Concept

Email

Summary
Electronic mail (email or e-mail) is a method of transmitting and receiving messages using electronic devices. It was conceived in the late–20th century as the digital version of, or counterpart to, mail (hence e- + mail). Email is a ubiquitous and very widely used communication medium; in current use, an email address is often treated as a basic and necessary part of many processes in business, commerce, government, education, entertainment, and other spheres of daily life in most countries. Email operates across computer networks, primarily the Internet, and also local area networks. Today's email systems are based on a store-and-forward model. Email servers accept, forward, deliver, and store messages. Neither the users nor their computers are required to be online simultaneously; they need to connect, typically to a mail server or a webmail interface to send or receive messages or download it. Originally an ASCII text-only communications medium, Internet email was extended by Multipurpose Internet Mail Extensions (MIME) to carry text in other character sets and multimedia content attachments. International email, with internationalized email addresses using UTF-8, is standardized but not widely adopted. The term electronic mail has been in use with its modern meaning since 1975, and variations of the shorter E-mail have been in use since 1979: email is now the common form, and recommended by style guides.
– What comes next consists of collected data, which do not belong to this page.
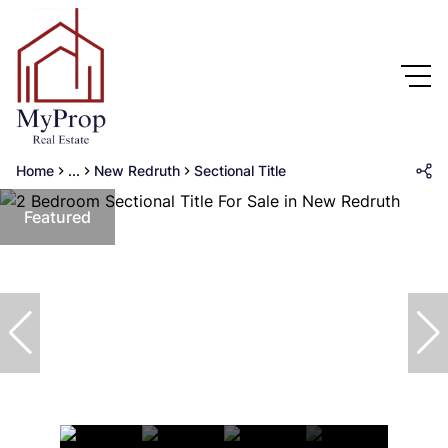
Home
...
New Redruth
Sectional Title
Featured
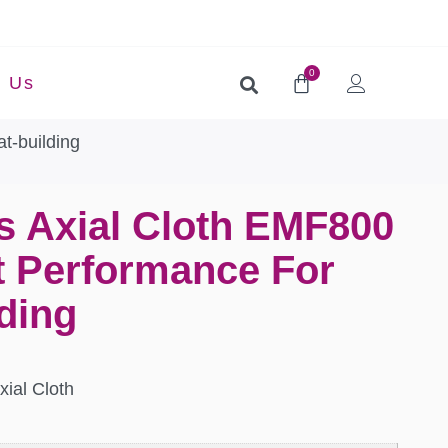
0
t Us
t-building
s Axial Cloth EMF800
t Performance For
ding
xial Cloth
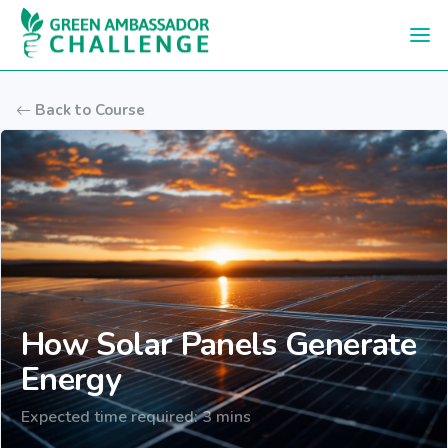
Skip to main content
Back to Course
How Solar Panels Generate
Energy
Expected time required: 3 mins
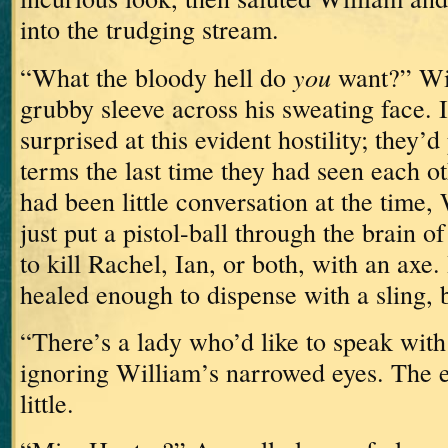
into the trudging stream.
you
“What the bloody hell do
want?” Wi
grubby sleeve across his sweating face.
surprised at this evident hostility; they’
terms the last time they had seen each 
had been little conversation at the time,
just put a pistol-ball through the brain 
to kill Rachel, Ian, or both, with an axe.
healed enough to dispense with a sling, but
“There’s a lady who’d like to speak with 
ignoring William’s narrowed eyes.
The e
little.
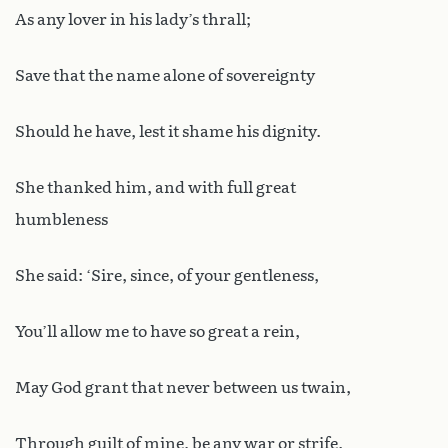
As any lover in his lady’s thrall;
Save that the name alone of sovereignty
Should he have, lest it shame his dignity.
She thanked him, and with full great
humbleness
She said: ‘Sire, since, of your gentleness,
You’ll allow me to have so great a rein,
May God grant that never between us twain,
Through guilt of mine, be any war or strife.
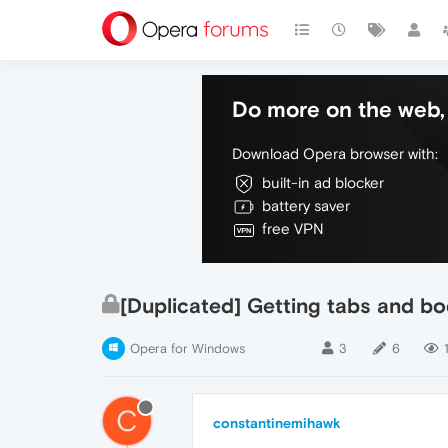
Do more on the web, 
Download Opera browser with:
built-in ad blocker
battery saver
free VPN
[Duplicated] Getting tabs and bo
Opera for Windows
3
6
C
constantinemihawk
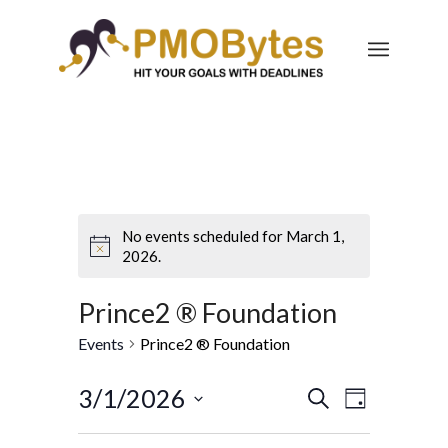
No events scheduled for March 1,
2026.
Prince2 ® Foundation
Events
Prince2 ® Foundation
Events
Event
3/1/2026
Search
Day
Views
Search
Select
Navigatio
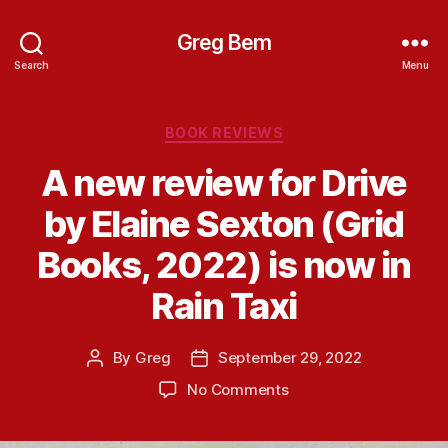
Greg Bem
Search
Menu
Categories
BOOK REVIEWS
A new review for Drive
by Elaine Sexton (Grid
Books, 2022) is now in
Rain Taxi
By
Greg
September 29, 2022
Post
Post
author
date
on
No Comments
A
new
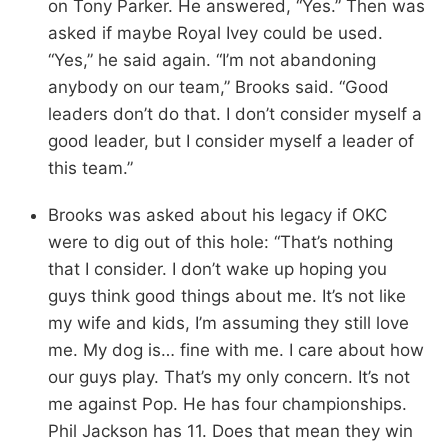
on Tony Parker. He answered, “Yes.” Then was
asked if maybe Royal Ivey could be used.
“Yes,” he said again. “I’m not abandoning
anybody on our team,” Brooks said. “Good
leaders don’t do that. I don’t consider myself a
good leader, but I consider myself a leader of
this team.”
Brooks was asked about his legacy if OKC
were to dig out of this hole: “That’s nothing
that I consider. I don’t wake up hoping you
guys think good things about me. It’s not like
my wife and kids, I’m assuming they still love
me. My dog is… fine with me. I care about how
our guys play. That’s my only concern. It’s not
me against Pop. He has four championships.
Phil Jackson has 11. Does that mean they win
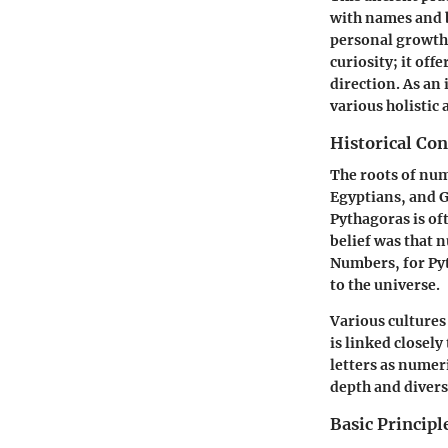
with names and b
personal growth
curiosity; it off
direction. As an
various holistic
Historical Co
The roots of num
Egyptians, and G
Pythagoras is of
belief was that 
Numbers, for Py
to the universe.
Various cultures
is linked closel
letters as numer
depth and divers
Basic Princip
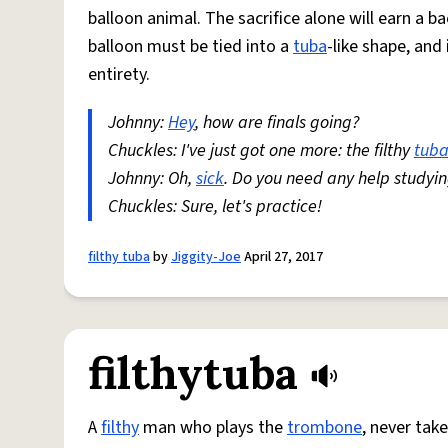
balloon animal. The sacrifice alone will earn a b
balloon must be tied into a
tuba
-like shape, an
entirety.
Johnny:
Hey
, how are finals going?
Chuckles: I've just got one more: the filthy
tub
Johnny: Oh,
sick
. Do you need any help studyi
Chuckles: Sure, let's practice!
filthy tuba
by
Jiggity-Joe
April 27, 2017
filthytuba
A
filthy
man who plays the
trombone
, never tak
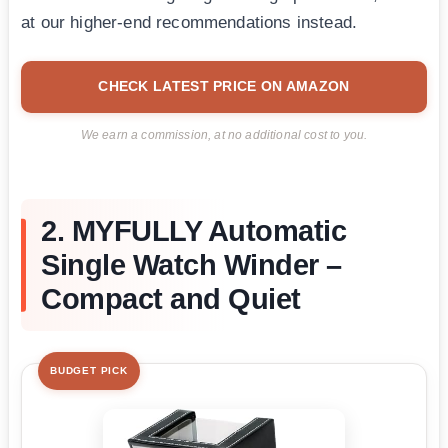
at our higher-end recommendations instead.
CHECK LATEST PRICE ON AMAZON
We earn a commission, at no additional cost to you.
2. MYFULLY Automatic
Single Watch Winder –
Compact and Quiet
BUDGET PICK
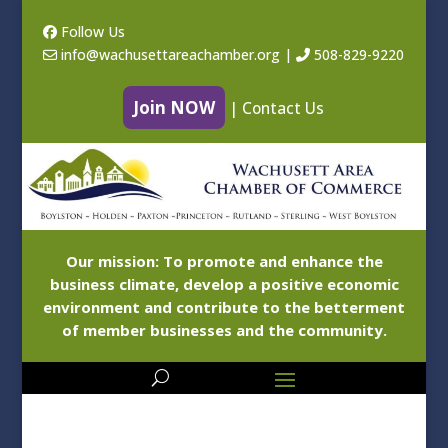
Follow Us
info@wachusettareachamber.org
|
508-829-9220
Join NOW
|
Contact Us
Our mission: To promote and enhance the
business climate, develop a positive economic
environment and contribute to the betterment
of member businesses and the community.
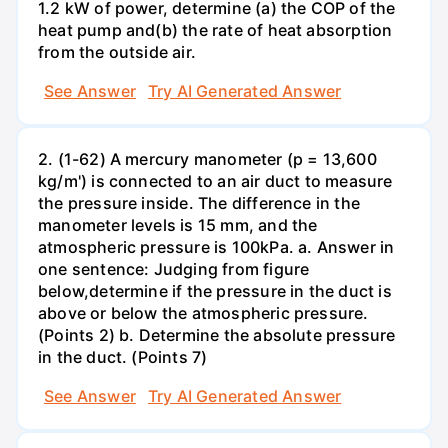
1.2 kW of power, determine (a) the COP of the
heat pump and(b) the rate of heat absorption
from the outside air.
See Answer
Try AI Generated Answer
2. (1-62) A mercury manometer (p = 13,600
kg/m') is connected to an air duct to measure
the pressure inside. The difference in the
manometer levels is 15 mm, and the
atmospheric pressure is 100kPa. a. Answer in
one sentence: Judging from figure
below,determine if the pressure in the duct is
above or below the atmospheric pressure.
(Points 2) b. Determine the absolute pressure
in the duct. (Points 7)
See Answer
Try AI Generated Answer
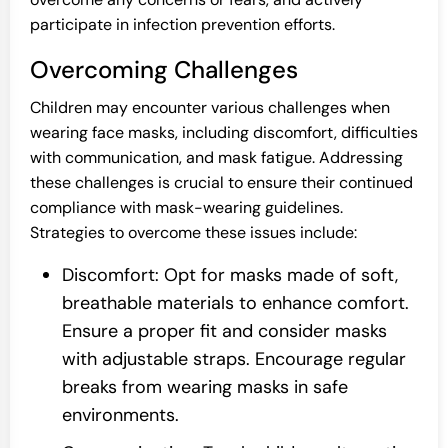
participate in infection prevention efforts.
Overcoming Challenges
Children may encounter various challenges when
wearing face masks, including discomfort, difficulties
with communication, and mask fatigue. Addressing
these challenges is crucial to ensure their continued
compliance with mask-wearing guidelines.
Strategies to overcome these issues include:
Discomfort: Opt for masks made of soft,
breathable materials to enhance comfort.
Ensure a proper fit and consider masks
with adjustable straps. Encourage regular
breaks from wearing masks in safe
environments.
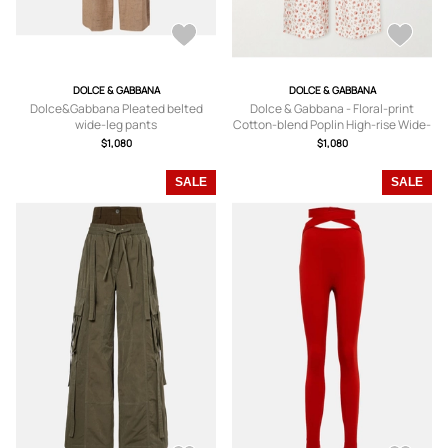
DOLCE & GABBANA
DOLCE & GABBANA
Dolce&Gabbana Pleated belted
Dolce & Gabbana - Floral-print
wide-leg pants
Cotton-blend Poplin High-rise Wide-
leg Pants - White -
$1,080
$1,080
IT36,IT38,IT40,IT42,IT44,IT46
SALE
SALE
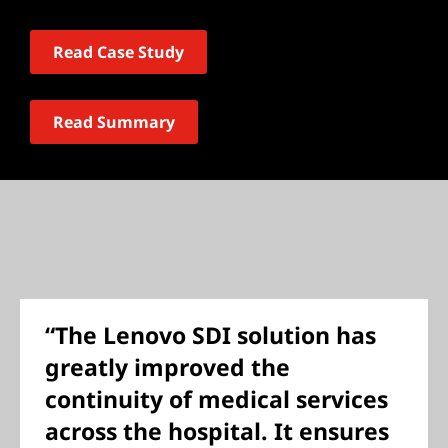
Read Case Study
Read Summary
“The Lenovo SDI solution has
greatly improved the
continuity of medical services
across the hospital. It ensures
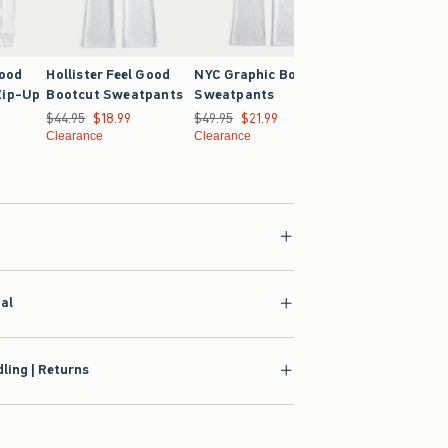
Good
Hollister Feel Good
NYC Graphic Bootcut
Hollister Feel G
Zip-Up
Bootcut Sweatpants
Sweatpants
Oversized Hoodi
Was $44.95, now $18.99
$44.95
$18.99
Was $49.95, now $21.99
$49.95
$21.99
Was $39.95, now $21
$39.95
$21.99
4.99
Clearance
Clearance
Clearance
ial
ling | Returns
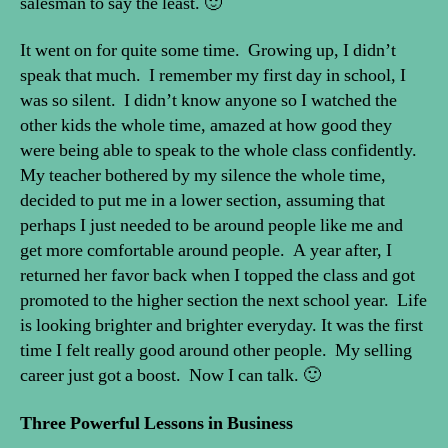
salesman to say the least. 🙂
It went on for quite some time. Growing up, I didn’t
speak that much. I remember my first day in school, I
was so silent. I didn’t know anyone so I watched the
other kids the whole time, amazed at how good they
were being able to speak to the whole class confidently.
My teacher bothered by my silence the whole time,
decided to put me in a lower section, assuming that
perhaps I just needed to be around people like me and
get more comfortable around people. A year after, I
returned her favor back when I topped the class and got
promoted to the higher section the next school year. Life
is looking brighter and brighter everyday. It was the first
time I felt really good around other people. My selling
career just got a boost. Now I can talk. 🙂
Three Powerful Lessons in Business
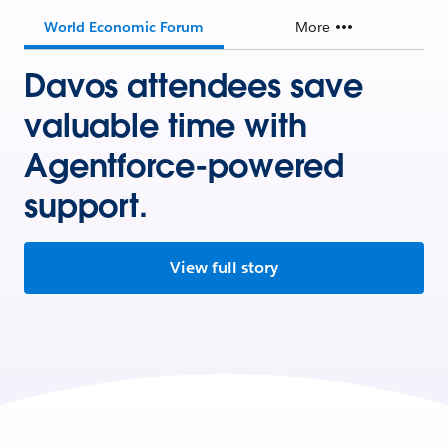
World Economic Forum
More
Davos attendees save
valuable time with
Agentforce-powered
support.
View full story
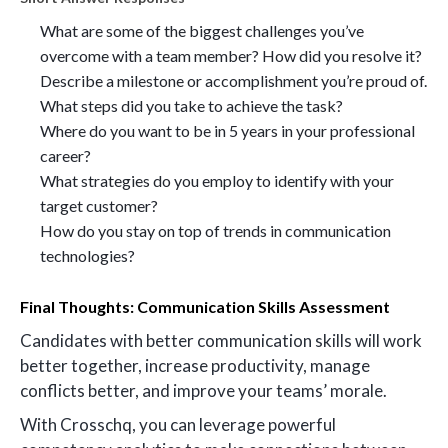
What are some of the biggest challenges you’ve
overcome with a team member? How did you resolve it?
Describe a milestone or accomplishment you’re proud of.
What steps did you take to achieve the task?
Where do you want to be in 5 years in your professional
career?
What strategies do you employ to identify with your
target customer?
How do you stay on top of trends in communication
technologies?
Final Thoughts: Communication Skills Assessment
Candidates with better communication skills will work
better together, increase productivity, manage
conflicts better, and improve your teams’ morale.
With Crosschq, you can leverage powerful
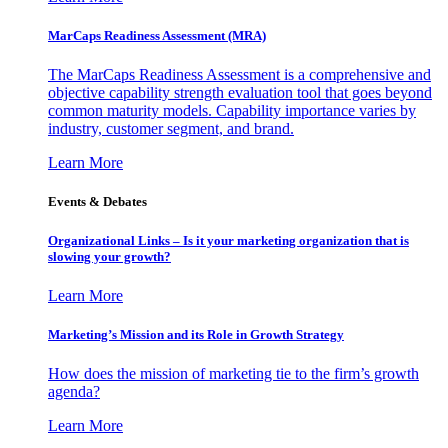
MarCaps Readiness Assessment (MRA)
The MarCaps Readiness Assessment is a comprehensive and
objective capability strength evaluation tool that goes beyond
common maturity models. Capability importance varies by
industry, customer segment, and brand.
Learn More
Events & Debates
Organizational Links – Is it your marketing organization that is
slowing your growth?
Learn More
Marketing’s Mission and its Role in Growth Strategy
How does the mission of marketing tie to the firm’s growth
agenda?
Learn More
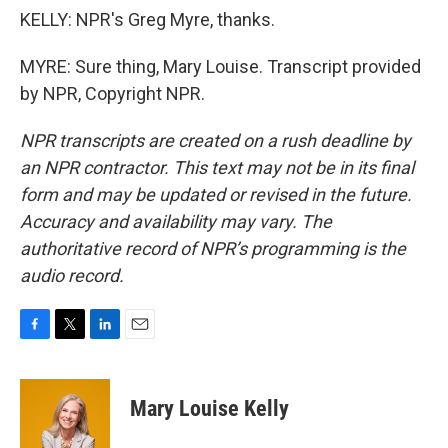
KELLY: NPR's Greg Myre, thanks.
MYRE: Sure thing, Mary Louise. Transcript provided
by NPR, Copyright NPR.
NPR transcripts are created on a rush deadline by
an NPR contractor. This text may not be in its final
form and may be updated or revised in the future.
Accuracy and availability may vary. The
authoritative record of NPR’s programming is the
audio record.
F
T
L
E
a
w
i
m
c
i
n
a
e
t
k
i
Mary Louise Kelly
b
t
e
l
o
e
d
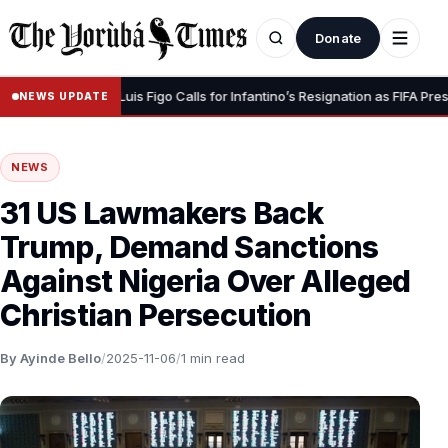
Donate
our Dignity” – Luis Figo Calls for Infantino’s Resignation as FIFA Presiden
NEWS UPDATE
NEWS
31 US Lawmakers Back
Trump, Demand Sanctions
Against Nigeria Over Alleged
Christian Persecution
By Ayinde Bello
/
2025-11-06
/
1 min read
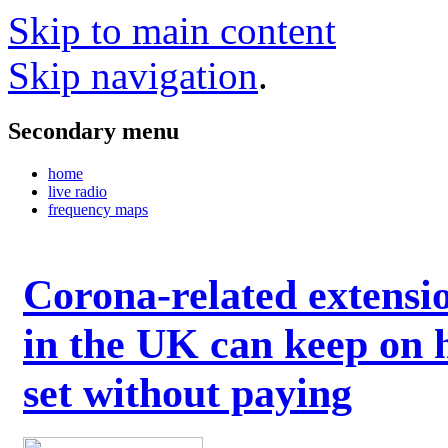
Skip to main content
Skip navigation
.
Secondary menu
home
live radio
frequency maps
Corona-related extensi
in the UK can keep on 
set without paying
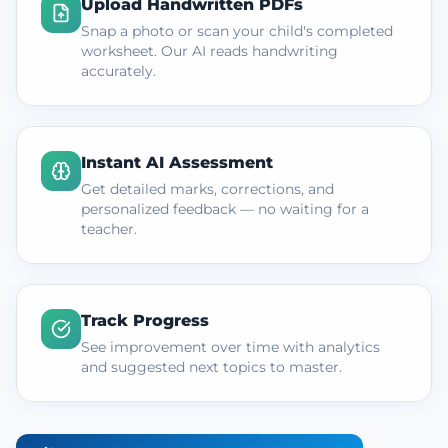
Upload Handwritten PDFs
Snap a photo or scan your child's completed
worksheet. Our AI reads handwriting
accurately.
Instant AI Assessment
Get detailed marks, corrections, and
personalized feedback — no waiting for a
teacher.
Track Progress
See improvement over time with analytics
and suggested next topics to master.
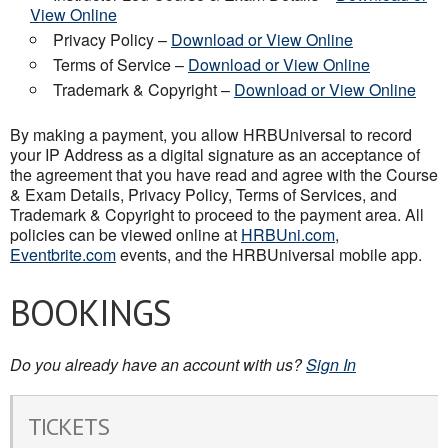
View Online
Privacy Policy –
Download or View Online
Terms of Service –
Download or View Online
Trademark & Copyright –
Download or View Online
By making a payment, you allow HRBUniversal to record
your IP Address as a digital signature as an acceptance of
the agreement that you have read and agree with the Course
& Exam Details, Privacy Policy, Terms of Services, and
Trademark & Copyright to proceed to the payment area. All
policies can be viewed online at
HRBUni.com
,
Eventbrite.com
events, and the HRBUniversal mobile app.
BOOKINGS
Do you already have an account with us?
Sign In
TICKETS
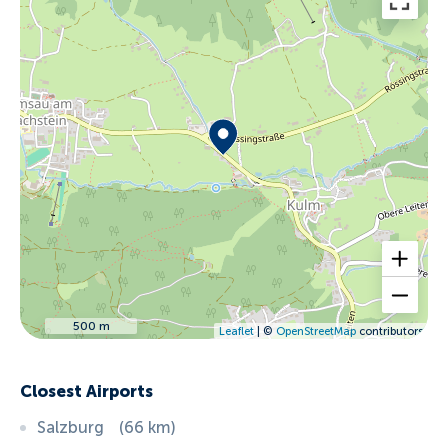
500 m
Leaflet
| ©
OpenStreetMap
contributors
Closest Airports
Salzburg
(
66
km
)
It is the form required by IETF Requests for Comments (RFC) and working groups. This spelling also appears in most dictionaries. e-mail is the form favored in edited published American English and British English writing as reflected in the Corpus of Contemporary American English data, but is falling out of favor in some style guides. E-mail is sometimes used. The original usage in June 1979 occurred in the journal Electronics in reference to the United States Postal Service initiative called E-COM, which was developed in the late 1970s and operated in the early 1980s. Email is also used.